Na sua NF-e você poderá perceber que não existe um campo específico para a cobrança do Difal. Por isso, o valor do difal deve ser acrescido ao valor unitário do produto na nota fiscal.

  • Preço único para todo país

Você pode optar por ter um preço único para todo o país,o que pode causar uma desvantagem competitiva entre os seus concorrentes, já que eles podem oferecer o mesmo produto por um preço mais barato.

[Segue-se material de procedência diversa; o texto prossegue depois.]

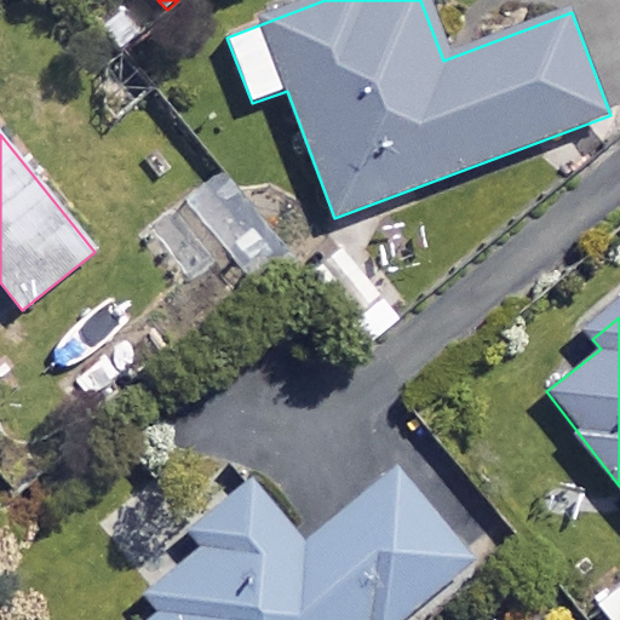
[(401,619),(471,563),(396,471),(303,546),(244,475),(132,566),(166,607),(149,619),(401,619)]
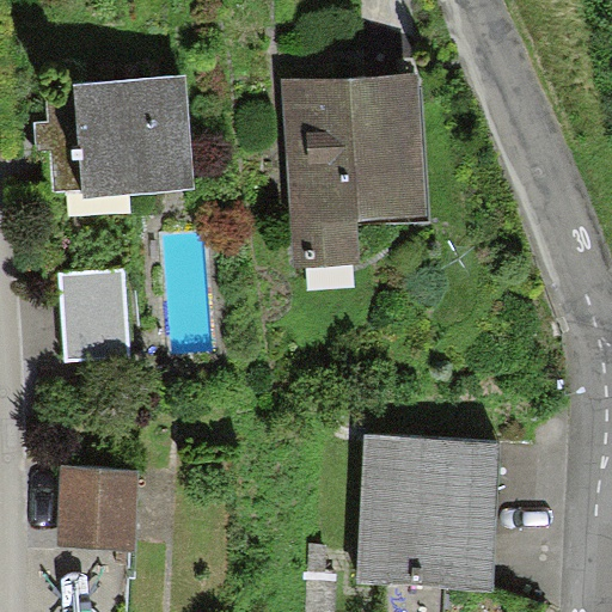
[(359,221),(430,218),(423,74),(283,81),(292,263),(361,259),(359,221)]
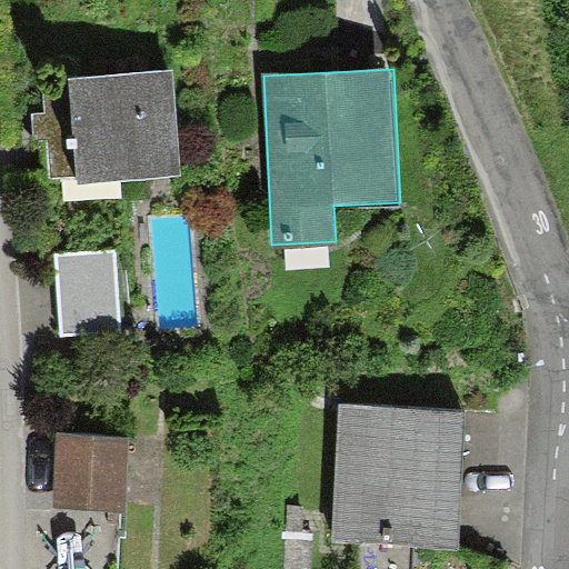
[(46,129),(50,175),(78,171),(79,183),(181,175),(171,71),(70,81),(71,88),(42,90),(46,129)]
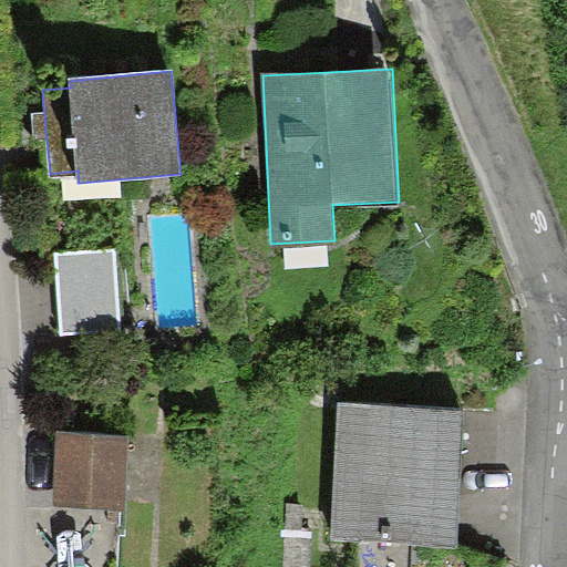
[(60,338),(121,334),(114,249),(53,254),(60,338)]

  • Preços diferentes para cada estado

Uma outra alternativa seria oferecer um preço para cada estado, o que poderá te gerar uma dor de cabeça grande. Para que você possa oferecer um preço diferente para cada estado é preciso sempre manter a tabela de preço atualizada e que o consumidor final possa identificar qual estado ela estará comprando e o preço.

 

Como funciona a partilha do ICMS entre os estados

Depois da chegada do convênio do ICMS 93/2015, o difal começou a ser considerado nas operações interestaduais para consumidor final e não contribuinte do ICMS.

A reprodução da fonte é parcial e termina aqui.